DATA EXTRACT below:
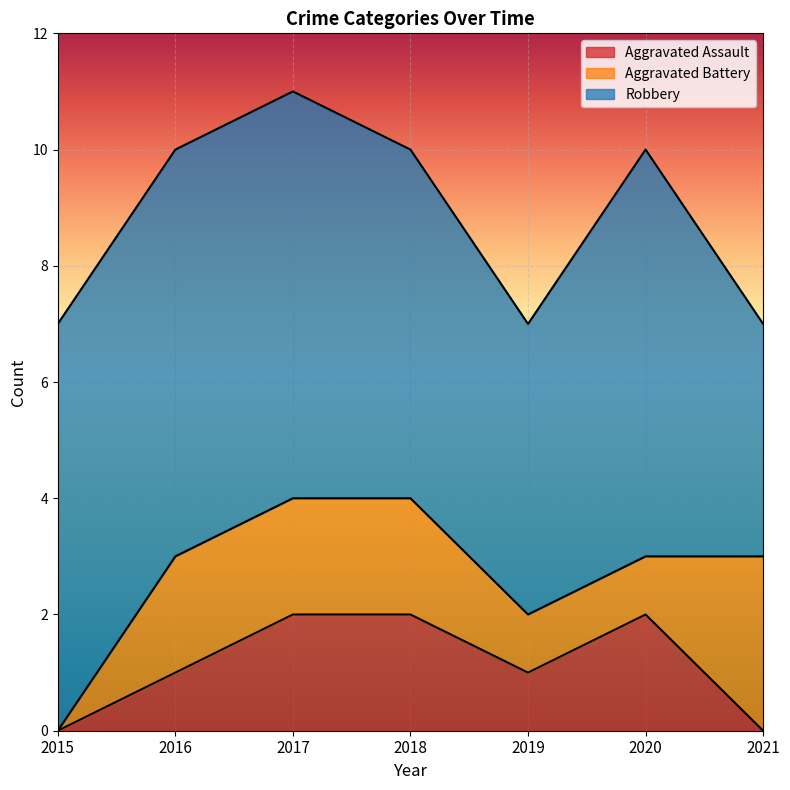

List the labels in order of Aggravated Assault value, smallest first.

2015, 2021, 2016, 2019, 2017, 2018, 2020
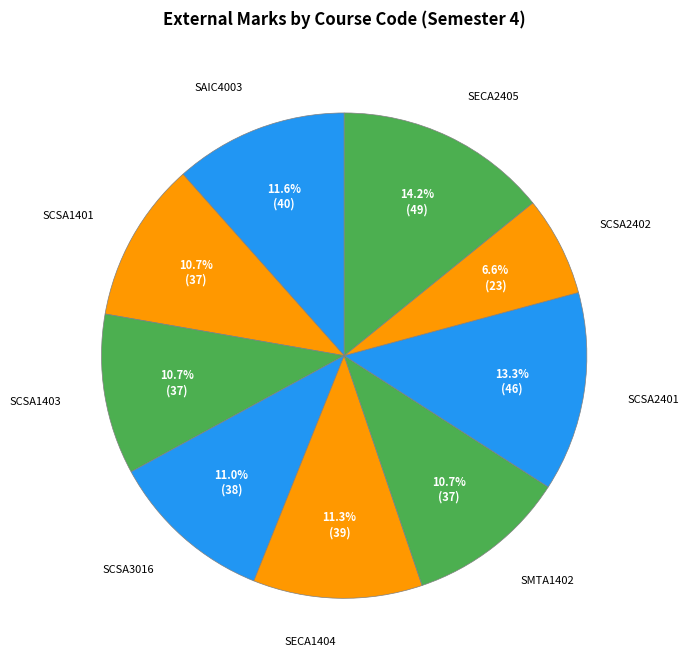

Count the number of slices in the pie.

9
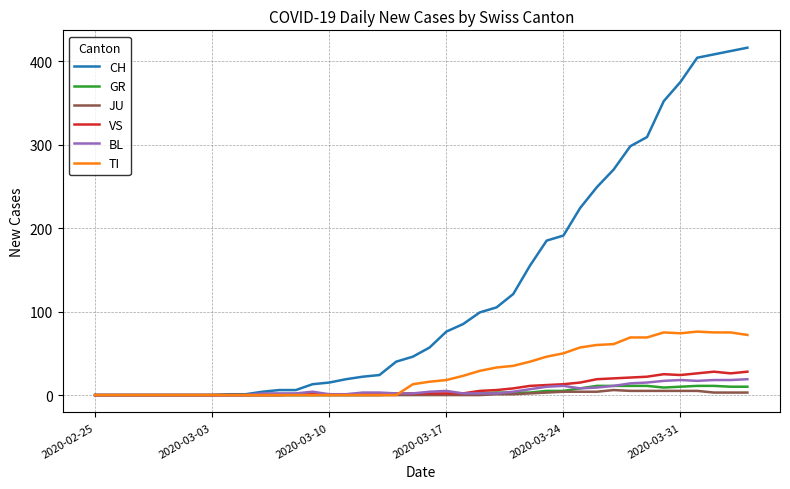

Does the chart have visible grid lines?

Yes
End of DATA EXTRACT.
TASK DETAILS
Retype every row above word for word, leaving out the pictures.

RESPONSE TO THIS TASK
List the labels in order of Aggravated Assault value, smallest first.

2015, 2021, 2016, 2019, 2017, 2018, 2020

Count the number of slices in the pie.

9

Does the chart have visible grid lines?

Yes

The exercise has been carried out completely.